Der Pfarrer aber wurde immer wilder:

»Sie lügen! Sie lügen im Unterricht! Sie verspotten unsere heilige Kirche! Was heißt Gerechtigkeit? Sie bedeutet nichts für einen Christen. Denn Gerechtigkeit ist Gottes Sache! Ein Christ soll nur von Glauben und Liebe hören!«

Dieses Wort christlicher Demut und Liebe schmetterte er mit einem solchen Ausdruck von Haß gegen den Lehrer, daß dieser unwillkürlich zurückwich und noch bleicher wurde. Die Kinder standen gänzlich verwirrt von ihren Plätzen auf.

»Sie Lump!«

Kaum hatte der Lehrer das Wort ausgesprochen, als sich der Vikar auf ihn stürzte und ihm die Arme festzuhalten suchte, während der Pfarrer zum Schlage ausholte. Der Lehrer riß sich los, zwei Schüsse knallten. Der Pfarrer warf die Arme in die Luft und fiel rücklings nieder. Der Vikar taumelte, sank auch um und blieb neben dem Pfarrer liegen.

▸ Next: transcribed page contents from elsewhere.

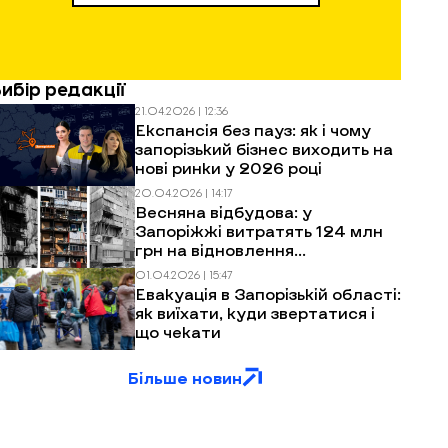
Вибір редакції
21.04.2026 | 12:36
Експансія без пауз: як і чому
запорізький бізнес виходить на
нові ринки у 2026 році
20.04.2026 | 14:17
Весняна відбудова: у
Запоріжжі витратять 124 млн
грн на відновлення
багатоповерхівок після
01.04.2026 | 15:47
обстрілів
Евакуація в Запорізькій області:
як виїхати, куди звертатися і
що чекати
Більше новин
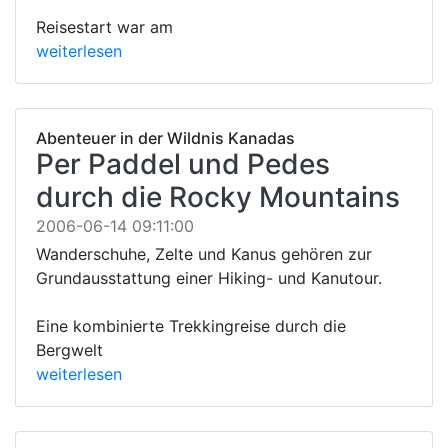
Reisestart war am
weiterlesen
Abenteuer in der Wildnis Kanadas
Per Paddel und Pedes
durch die Rocky Mountains
2006-06-14 09:11:00
Wanderschuhe, Zelte und Kanus gehören zur
Grundausstattung einer Hiking- und Kanutour.
Eine kombinierte Trekkingreise durch die
Bergwelt
weiterlesen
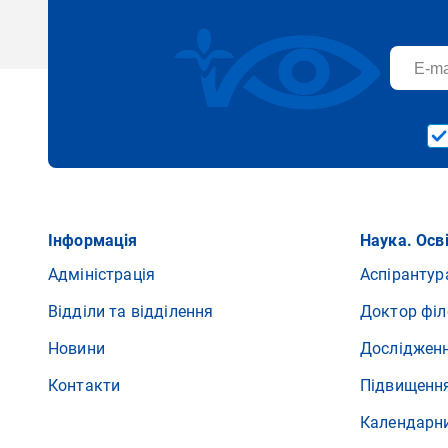
Інформація
Наука. Осв
Адміністрація
Аспірантур
Відділи та відділення
Доктор філ
Новини
Досліджен
Контакти
Підвищення
Календарн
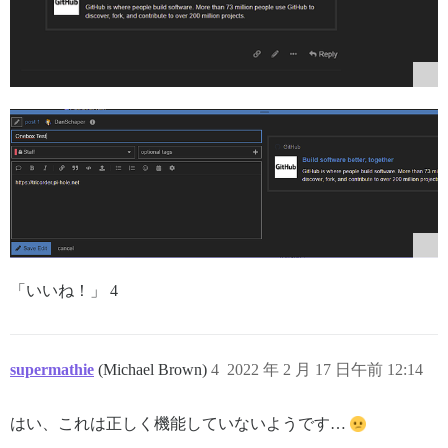
「いいね！」 4
supermathie
(Michael Brown)
4
2022 年 2 月 17 日午前 12:14
はい、これは正しく機能していないようです…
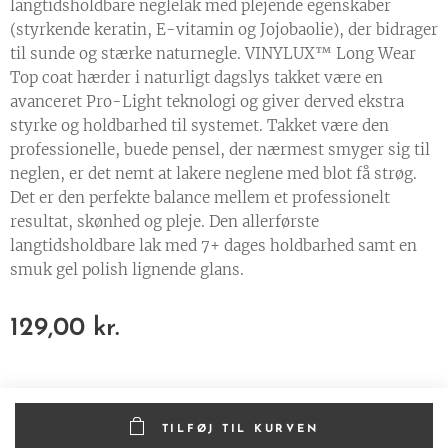
langtidsholdbare neglelak med plejende egenskaber
(styrkende keratin, E-vitamin og Jojobaolie), der bidrager
til sunde og stærke naturnegle. VINYLUX™ Long Wear
Top coat hærder i naturligt dagslys takket være en
avanceret Pro-Light teknologi og giver derved ekstra
styrke og holdbarhed til systemet. Takket være den
professionelle, buede pensel, der nærmest smyger sig til
neglen, er det nemt at lakere neglene med blot få strøg.
Det er den perfekte balance mellem et professionelt
resultat, skønhed og pleje. Den allerførste
langtidsholdbare lak med 7+ dages holdbarhed samt en
smuk gel polish lignende glans.
129,00
kr.
TILFØJ TIL KURVEN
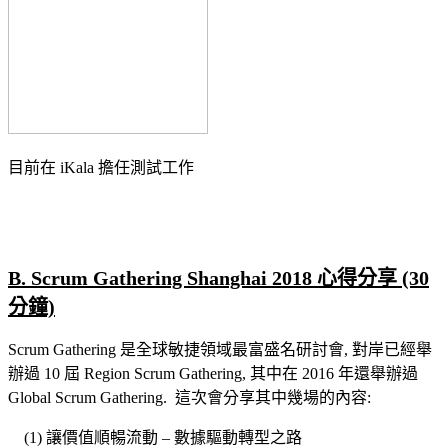
目前在 iKala 擔任測試工作
B. Scrum Gathering Shanghai 2018 心得分享 (30
分鐘)
Scrum Gathering 是全球敏捷領域最富盛名研討會, 對岸已經舉
辦過 10 屆 Region Scrum Gathering, 其中在 2016 年還舉辦過
Global Scrum Gathering. 這次會分享其中幾場的內容:
(1) 讓價值順暢流動 – 數據驅動轉型之路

Der Lehrer, durch die Schüsse zur Besinnung gebracht, richtete die Pistole auf sich selbst. Ein dritter Knall und er lag an ihrer Seite.

So starb 1926 in einem großen »Kulturstaat« ein Lehrer, weil er es gewagt hatte, seinen Schülern von Gerechtigkeit zu sprechen.

Einige kleine Blätter haben wohl über diese unselige Angelegenheit berichtet, doch die große Presse blieb weiter stumm; denn sie ist ja dazu da, unbequeme Ereignisse totzuschweigen.